▶ Supplied entries
* * * * * * * * *
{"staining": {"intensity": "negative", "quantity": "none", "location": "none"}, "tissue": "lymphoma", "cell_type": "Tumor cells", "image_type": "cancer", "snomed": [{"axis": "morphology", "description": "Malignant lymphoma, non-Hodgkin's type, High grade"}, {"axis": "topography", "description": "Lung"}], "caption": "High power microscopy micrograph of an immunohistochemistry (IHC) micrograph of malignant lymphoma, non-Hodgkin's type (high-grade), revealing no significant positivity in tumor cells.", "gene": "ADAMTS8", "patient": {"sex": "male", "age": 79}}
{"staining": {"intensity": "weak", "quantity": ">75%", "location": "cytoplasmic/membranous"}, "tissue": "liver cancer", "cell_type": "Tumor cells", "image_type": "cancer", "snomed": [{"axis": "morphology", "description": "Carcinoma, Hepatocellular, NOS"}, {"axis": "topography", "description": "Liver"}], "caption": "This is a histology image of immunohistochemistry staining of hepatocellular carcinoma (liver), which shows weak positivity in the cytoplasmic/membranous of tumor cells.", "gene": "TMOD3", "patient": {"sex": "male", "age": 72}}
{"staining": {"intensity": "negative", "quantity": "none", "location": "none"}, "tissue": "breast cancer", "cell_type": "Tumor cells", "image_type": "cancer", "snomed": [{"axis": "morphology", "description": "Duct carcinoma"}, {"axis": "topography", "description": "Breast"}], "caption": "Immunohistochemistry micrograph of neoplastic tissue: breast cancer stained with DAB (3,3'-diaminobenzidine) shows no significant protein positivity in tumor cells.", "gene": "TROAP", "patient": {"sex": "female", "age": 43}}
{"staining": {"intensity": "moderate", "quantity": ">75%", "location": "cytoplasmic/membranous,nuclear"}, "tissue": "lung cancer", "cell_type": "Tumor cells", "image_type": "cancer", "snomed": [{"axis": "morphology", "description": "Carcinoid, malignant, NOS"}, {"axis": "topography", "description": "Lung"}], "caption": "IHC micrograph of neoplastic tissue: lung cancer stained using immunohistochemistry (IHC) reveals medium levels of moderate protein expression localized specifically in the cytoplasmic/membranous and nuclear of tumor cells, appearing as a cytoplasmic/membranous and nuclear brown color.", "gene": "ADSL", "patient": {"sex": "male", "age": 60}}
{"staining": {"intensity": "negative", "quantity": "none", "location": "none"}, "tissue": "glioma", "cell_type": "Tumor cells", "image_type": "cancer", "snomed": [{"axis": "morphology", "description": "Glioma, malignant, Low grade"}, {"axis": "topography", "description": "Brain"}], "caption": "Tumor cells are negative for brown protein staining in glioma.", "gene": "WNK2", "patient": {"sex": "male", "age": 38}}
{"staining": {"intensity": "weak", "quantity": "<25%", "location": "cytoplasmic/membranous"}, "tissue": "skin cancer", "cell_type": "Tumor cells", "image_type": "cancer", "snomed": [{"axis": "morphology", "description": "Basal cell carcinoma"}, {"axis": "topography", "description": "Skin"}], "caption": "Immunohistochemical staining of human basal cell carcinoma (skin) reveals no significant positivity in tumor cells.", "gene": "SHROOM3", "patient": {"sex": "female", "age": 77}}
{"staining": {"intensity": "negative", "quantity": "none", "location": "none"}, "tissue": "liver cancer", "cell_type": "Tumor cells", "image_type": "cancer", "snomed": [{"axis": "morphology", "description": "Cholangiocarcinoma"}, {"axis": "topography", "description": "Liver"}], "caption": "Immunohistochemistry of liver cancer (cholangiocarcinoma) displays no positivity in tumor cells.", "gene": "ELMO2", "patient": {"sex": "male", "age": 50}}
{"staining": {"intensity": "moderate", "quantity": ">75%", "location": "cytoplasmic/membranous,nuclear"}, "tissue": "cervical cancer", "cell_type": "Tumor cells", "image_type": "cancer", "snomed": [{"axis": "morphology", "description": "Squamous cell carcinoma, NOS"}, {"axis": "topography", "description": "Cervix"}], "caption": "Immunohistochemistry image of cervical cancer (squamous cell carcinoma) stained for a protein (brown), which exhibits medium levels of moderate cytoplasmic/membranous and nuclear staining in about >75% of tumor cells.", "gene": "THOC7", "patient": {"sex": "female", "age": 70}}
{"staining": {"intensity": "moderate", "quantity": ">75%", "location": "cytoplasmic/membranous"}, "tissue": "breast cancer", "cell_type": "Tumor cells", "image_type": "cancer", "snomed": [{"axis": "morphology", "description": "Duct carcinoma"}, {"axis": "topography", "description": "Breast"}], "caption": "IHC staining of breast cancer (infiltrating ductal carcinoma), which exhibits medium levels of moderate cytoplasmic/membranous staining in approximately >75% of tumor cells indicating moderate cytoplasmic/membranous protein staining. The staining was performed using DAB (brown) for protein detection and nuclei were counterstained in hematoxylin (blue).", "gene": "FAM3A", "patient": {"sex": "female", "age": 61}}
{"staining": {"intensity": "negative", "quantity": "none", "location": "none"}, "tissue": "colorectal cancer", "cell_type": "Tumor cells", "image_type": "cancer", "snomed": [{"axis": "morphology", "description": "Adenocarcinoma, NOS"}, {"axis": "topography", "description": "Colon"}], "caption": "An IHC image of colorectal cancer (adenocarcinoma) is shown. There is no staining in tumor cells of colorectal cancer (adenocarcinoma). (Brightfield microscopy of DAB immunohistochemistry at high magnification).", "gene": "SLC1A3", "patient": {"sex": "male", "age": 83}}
* * * * * * * * *
▶ Exercise prompt
The material above must be returned in full, exactly as written.

▶ Written solution
{"staining": {"intensity": "negative", "quantity": "none", "location": "none"}, "tissue": "lymphoma", "cell_type": "Tumor cells", "image_type": "cancer", "snomed": [{"axis": "morphology", "description": "Malignant lymphoma, non-Hodgkin's type, High grade"}, {"axis": "topography", "description": "Lung"}], "caption": "High power microscopy micrograph of an immunohistochemistry (IHC) micrograph of malignant lymphoma, non-Hodgkin's type (high-grade), revealing no significant positivity in tumor cells.", "gene": "ADAMTS8", "patient": {"sex": "male", "age": 79}}
{"staining": {"intensity": "weak", "quantity": ">75%", "location": "cytoplasmic/membranous"}, "tissue": "liver cancer", "cell_type": "Tumor cells", "image_type": "cancer", "snomed": [{"axis": "morphology", "description": "Carcinoma, Hepatocellular, NOS"}, {"axis": "topography", "description": "Liver"}], "caption": "This is a histology image of immunohistochemistry staining of hepatocellular carcinoma (liver), which shows weak positivity in the cytoplasmic/membranous of tumor cells.", "gene": "TMOD3", "patient": {"sex": "male", "age": 72}}
{"staining": {"intensity": "negative", "quantity": "none", "location": "none"}, "tissue": "breast cancer", "cell_type": "Tumor cells", "image_type": "cancer", "snomed": [{"axis": "morphology", "description": "Duct carcinoma"}, {"axis": "topography", "description": "Breast"}], "caption": "Immunohistochemistry micrograph of neoplastic tissue: breast cancer stained with DAB (3,3'-diaminobenzidine) shows no significant protein positivity in tumor cells.", "gene": "TROAP", "patient": {"sex": "female", "age": 43}}
{"staining": {"intensity": "moderate", "quantity": ">75%", "location": "cytoplasmic/membranous,nuclear"}, "tissue": "lung cancer", "cell_type": "Tumor cells", "image_type": "cancer", "snomed": [{"axis": "morphology", "description": "Carcinoid, malignant, NOS"}, {"axis": "topography", "description": "Lung"}], "caption": "IHC micrograph of neoplastic tissue: lung cancer stained using immunohistochemistry (IHC) reveals medium levels of moderate protein expression localized specifically in the cytoplasmic/membranous and nuclear of tumor cells, appearing as a cytoplasmic/membranous and nuclear brown color.", "gene": "ADSL", "patient": {"sex": "male", "age": 60}}
{"staining": {"intensity": "negative", "quantity": "none", "location": "none"}, "tissue": "glioma", "cell_type": "Tumor cells", "image_type": "cancer", "snomed": [{"axis": "morphology", "description": "Glioma, malignant, Low grade"}, {"axis": "topography", "description": "Brain"}], "caption": "Tumor cells are negative for brown protein staining in glioma.", "gene": "WNK2", "patient": {"sex": "male", "age": 38}}
{"staining": {"intensity": "weak", "quantity": "<25%", "location": "cytoplasmic/membranous"}, "tissue": "skin cancer", "cell_type": "Tumor cells", "image_type": "cancer", "snomed": [{"axis": "morphology", "description": "Basal cell carcinoma"}, {"axis": "topography", "description": "Skin"}], "caption": "Immunohistochemical staining of human basal cell carcinoma (skin) reveals no significant positivity in tumor cells.", "gene": "SHROOM3", "patient": {"sex": "female", "age": 77}}
{"staining": {"intensity": "negative", "quantity": "none", "location": "none"}, "tissue": "liver cancer", "cell_type": "Tumor cells", "image_type": "cancer", "snomed": [{"axis": "morphology", "description": "Cholangiocarcinoma"}, {"axis": "topography", "description": "Liver"}], "caption": "Immunohistochemistry of liver cancer (cholangiocarcinoma) displays no positivity in tumor cells.", "gene": "ELMO2", "patient": {"sex": "male", "age": 50}}
{"staining": {"intensity": "moderate", "quantity": ">75%", "location": "cytoplasmic/membranous,nuclear"}, "tissue": "cervical cancer", "cell_type": "Tumor cells", "image_type": "cancer", "snomed": [{"axis": "morphology", "description": "Squamous cell carcinoma, NOS"}, {"axis": "topography", "description": "Cervix"}], "caption": "Immunohistochemistry image of cervical cancer (squamous cell carcinoma) stained for a protein (brown), which exhibits medium levels of moderate cytoplasmic/membranous and nuclear staining in about >75% of tumor cells.", "gene": "THOC7", "patient": {"sex": "female", "age": 70}}
{"staining": {"intensity": "moderate", "quantity": ">75%", "location": "cytoplasmic/membranous"}, "tissue": "breast cancer", "cell_type": "Tumor cells", "image_type": "cancer", "snomed": [{"axis": "morphology", "description": "Duct carcinoma"}, {"axis": "topography", "description": "Breast"}], "caption": "IHC staining of breast cancer (infiltrating ductal carcinoma), which exhibits medium levels of moderate cytoplasmic/membranous staining in approximately >75% of tumor cells indicating moderate cytoplasmic/membranous protein staining. The staining was performed using DAB (brown) for protein detection and nuclei were counterstained in hematoxylin (blue).", "gene": "FAM3A", "patient": {"sex": "female", "age": 61}}
{"staining": {"intensity": "negative", "quantity": "none", "location": "none"}, "tissue": "colorectal cancer", "cell_type": "Tumor cells", "image_type": "cancer", "snomed": [{"axis": "morphology", "description": "Adenocarcinoma, NOS"}, {"axis": "topography", "description": "Colon"}], "caption": "An IHC image of colorectal cancer (adenocarcinoma) is shown. There is no staining in tumor cells of colorectal cancer (adenocarcinoma). (Brightfield microscopy of DAB immunohistochemistry at high magnification).", "gene": "SLC1A3", "patient": {"sex": "male", "age": 83}}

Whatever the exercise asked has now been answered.